You meet someone who is thirty-nine years old. How long will he or she live?
A cake has been baking for fourteen minutes. How much longer does it need to stay in the oven?
You meet a U.S. congressman who has served for fifteen years. How long will he serve in total?
The students weren’t given any additional information. They weren’t told anything about power law distributions or Erlang curves. Rather, they were simply asked to make a prediction based on one piece of data and no guidance about what kinds of probabilities to apply.
Despite those handicaps, the students’ predictions were startlingly accurate. They knew that a movie that’s earned $60 million is a blockbuster, and is likely to take in another $30 million in ticket sales. They intuited that if you meet someone in their thirties, they’ll probably live another fifty years. They guessed that if you meet a congressman who has been in power for fifteen years, he’ll probably serve another seven or so, because incumbency brings advantages, but even powerful lawmakers can be undone by political trends.

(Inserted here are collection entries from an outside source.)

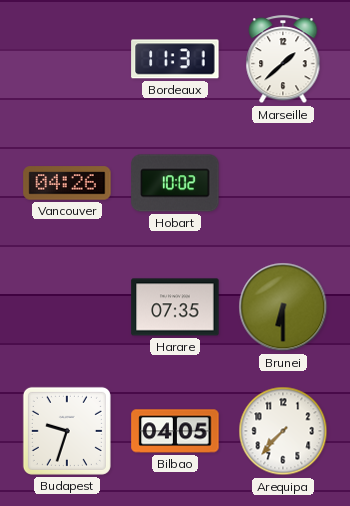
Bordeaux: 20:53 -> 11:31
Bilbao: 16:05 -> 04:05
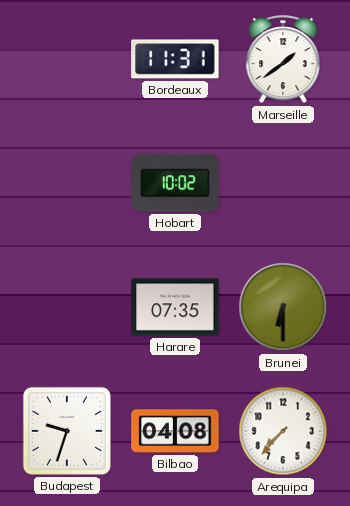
Marseille: 1:38 -> 1:39
Vancouver: 04:26 -> none
Bilbao: 04:05 -> 04:08
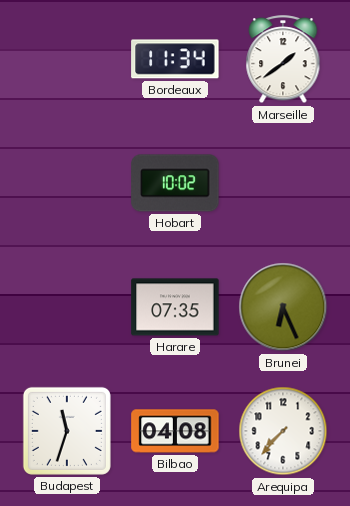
Bordeaux: 11:31 -> 11:34
Brunei: 6:30 -> 6:26
Budapest: 9:33 -> 11:33
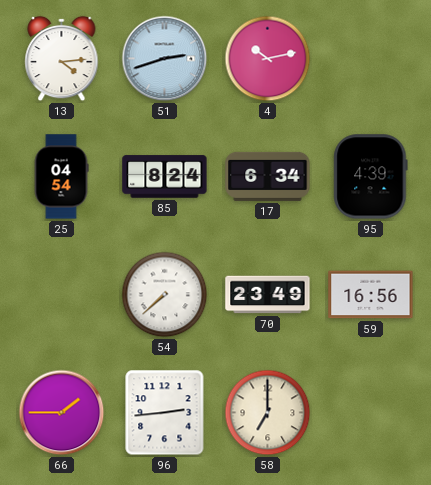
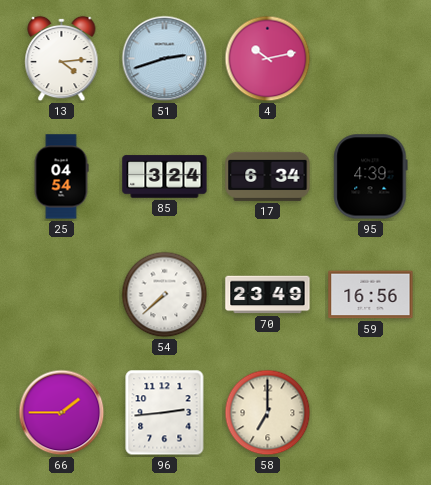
85: 8:24 -> 3:24
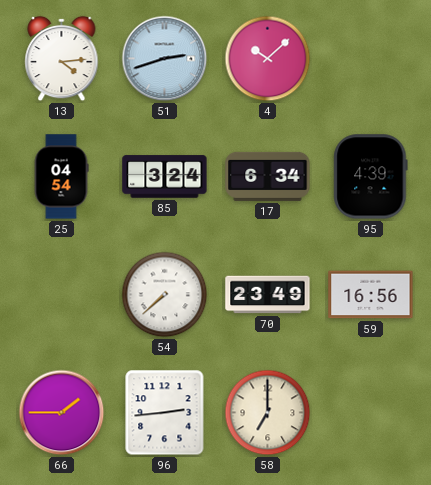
4: 10:13 -> 10:08
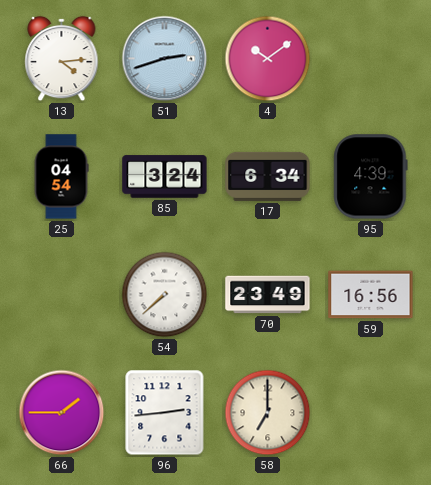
4: 10:08 -> 10:09
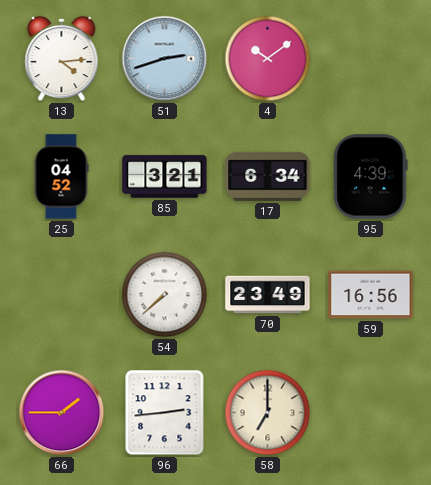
25: 04:54 -> 04:52
85: 3:24 -> 3:21
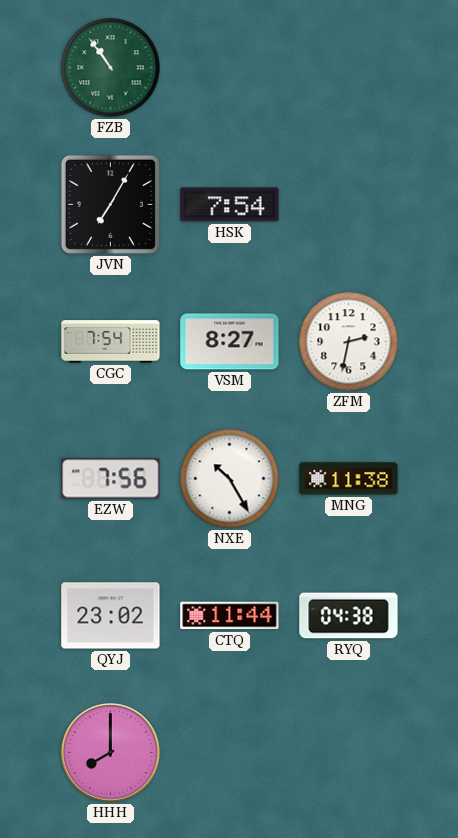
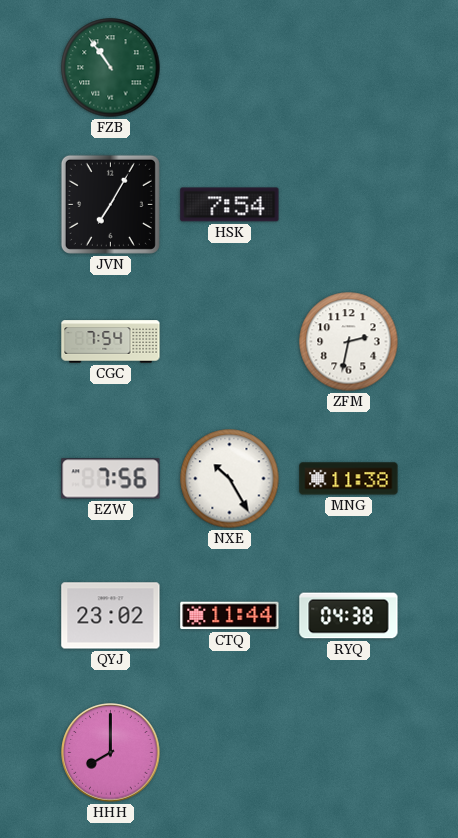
VSM: 8:27 -> none
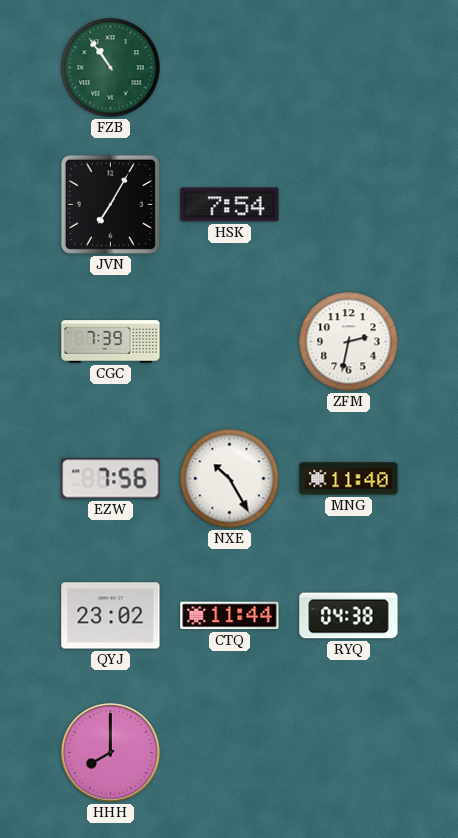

If asked, few of the participants were able to describe the mental logic they used to make their forecasts. They just gave answers that felt right. On average, their predictions were often within 10 percent of what the data said was the correct answer. In fact, when Tenenbaum and Griffiths graphed all of the students’ predictions for each question, the resulting distribution curves almost perfectly matched the real patterns the professors had found in the data they had collected online.
Just as important, each student intuitively understood that different kinds of predictions required different kinds of reasoning. They understood, without necessarily knowing why, that life spans fit into a normal distribution curve whereas box office grosses tend to conform to a power law.